MoveMent’s Port-a-Potties are Pret-a-Porter
The newest smartphone-based startup to hit the streets of San Francisco promises to be Number One – and Number Two. Maybe Number Three as well. It’s all up to you.
As everyone knows, there are two problems with public bathrooms. First, good luck finding one. Second, once you find one, from the condition it is probably in you might wish you hadn’t.
Starting in September, San Francisco-based MoveMent will be rolling out its mobile toilet service—yes, you read that correctly—with a fleet of ten specialized vans that will roll up to you wherever you need them. Sort of like a delivery service, except that, well, you’re the one who will be making the delivery.

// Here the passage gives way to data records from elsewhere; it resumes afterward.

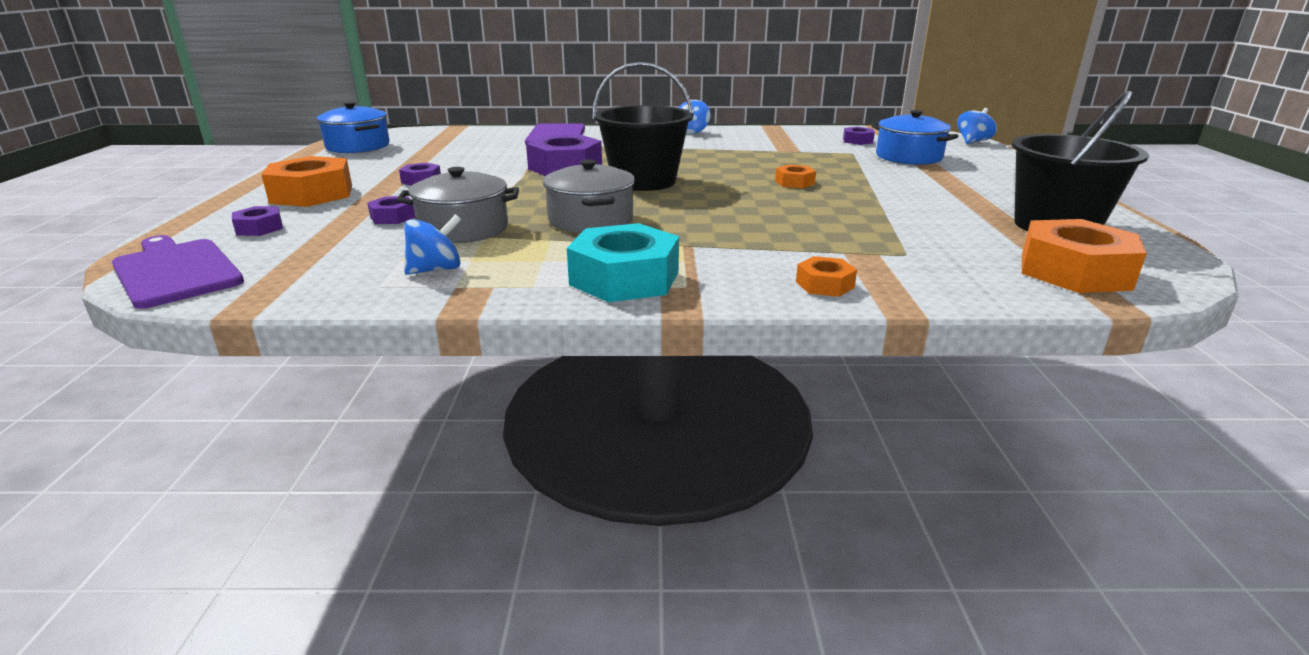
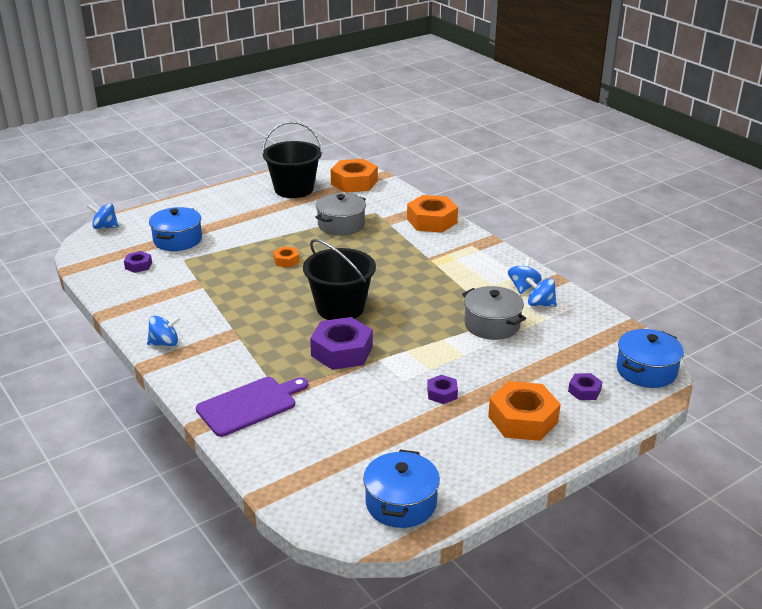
camera: 125 degrees left, 5 degrees up
(176, 271) = (646, 371): purple cutting board -> blue pot
(393, 217) = (509, 358): purple nut -> none
(496, 275) = (523, 287): none -> blue spinning top
(590, 220) = (430, 295): grey pot -> grey pot (341, 225)
(624, 278) = (483, 259): turquoise nut -> none
(824, 284) = (432, 221): orange nut -> orange nut, size x2.01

“There is an obvious need for on-demand toiletry service, and we are the ones who will supply it,” noted MoveMent CEO Malcolm Freely. “Think of us as the Uber of on-demand toilet service.”

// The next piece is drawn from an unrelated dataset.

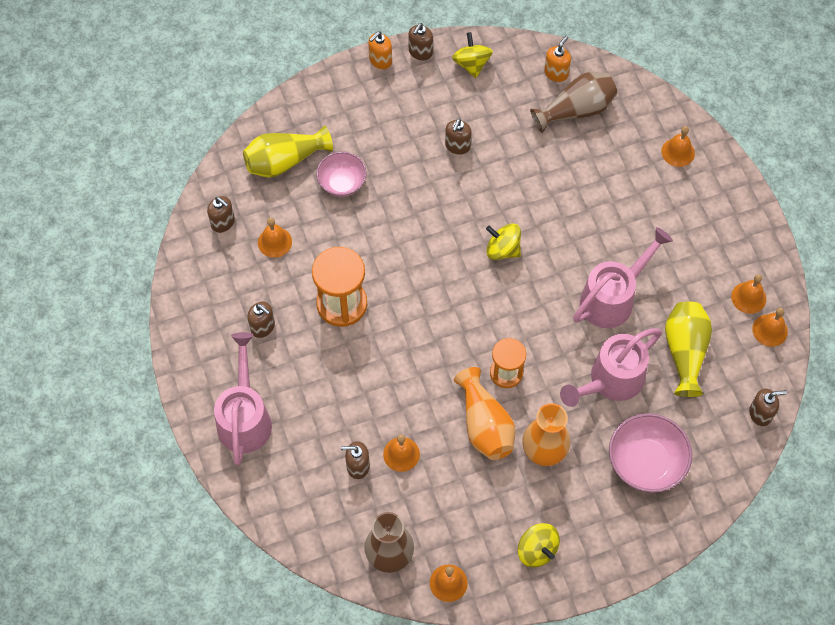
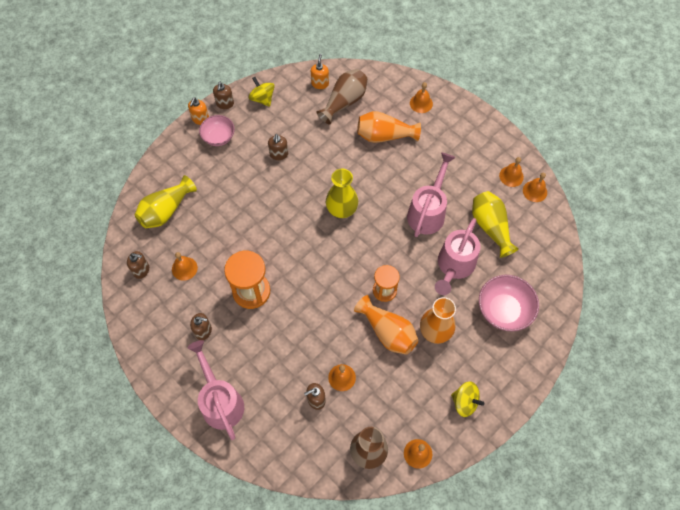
camera: 25 degrees left, 0 degrees up
(342, 183) = (212, 209): pink bowl -> pink bowl (219, 137)
(502, 249) = (341, 210): yellow spinning top -> yellow vase
(606, 176) = (384, 136): none -> orange vase
(760, 413) = (557, 246): brown soap dispenser -> none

Much like Uber, MoveMent’s vans will be summonable using a Google-maps based smartphone app, available now in Beta for iPhone and coming soon for Android. Unlike most public restrooms you will ever encounter, these are promised to be kept sparkly clean, wiped down thoroughly after each use by the driver-attendant. Again like Uber, amenities such as magazines and free bottled water will be available for patrons. The final Uber-esque touch will be the price – $10 for the first minute, and $5 for each minute thereafter. A quick “whiz” will not come cheap, and any extended session is bound to be quite expensive.

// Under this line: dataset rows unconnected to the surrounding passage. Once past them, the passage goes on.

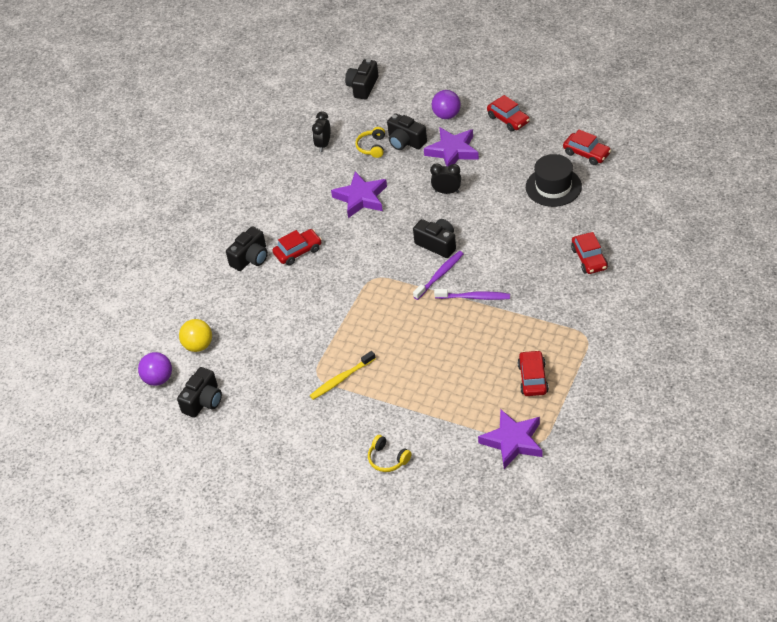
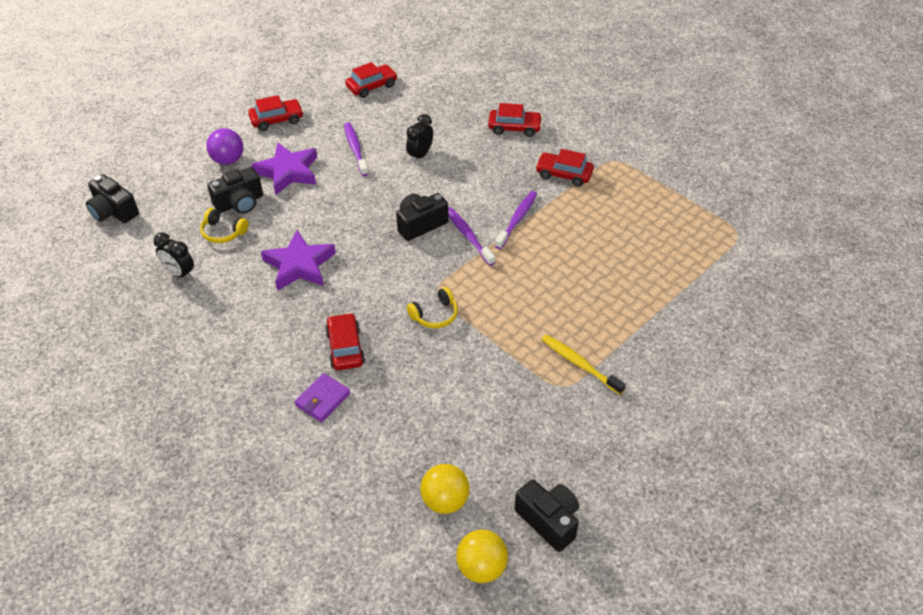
camera: 75 degrees left, 0 degrees up
(158, 379) = (481, 567): purple ball -> yellow ball
(250, 258) = (322, 399): black camera -> purple wallet
(341, 379) = (579, 364): yellow toothbrush -> yellow toothbrush turned 150 degrees clockwise
(387, 459) = (717, 356): yellow headphones -> yellow headphones (435, 315)
(447, 192) = (346, 194): black clock -> black clock (420, 155)
(501, 176) = (355, 149): none -> purple toothbrush
(513, 441) = (729, 250): purple star -> none
(532, 378) = (651, 212): red car -> red car (563, 174)
(553, 187) = (400, 120): black hat -> none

“When you gotta go, you gotta go,” commented Freely, “so why not go in style?”
Even such a novel business concept as mobile toilets is not without ready competitors. MoveMent already faces competition from PowderCar, a “sharing economy” startup that relies on a fleet of informal drivers offering the use of their private vehicles for those needing toilet time. This plan has already roused the suspicion of local health regulators who have voiced concerns over safety issues and the potential spread of disease through the use of unlicensed vehicles as port-a-potties. Carla Dauber, Director of Social Media for PowderCar, argued that such arguments are rooted in the past, and are promulgated by entrenched interests seeking to protect the established waste disposal industry.
“Our method is actually much safer, because it’s totally social,” she added. “In the past your toilet time was spent alone, shut off from society. Now our system will be totally integrated with Twitter and with your Facebook Timeline. PowderCar will post your status updates automatically, and you can share with friends using Vine.”
Movement’s Freely was dismissive of PowderCar as a meaningful competitor. “We are the Uber of poop,” he sniffed, “those guys are more like the Lyft of poop.”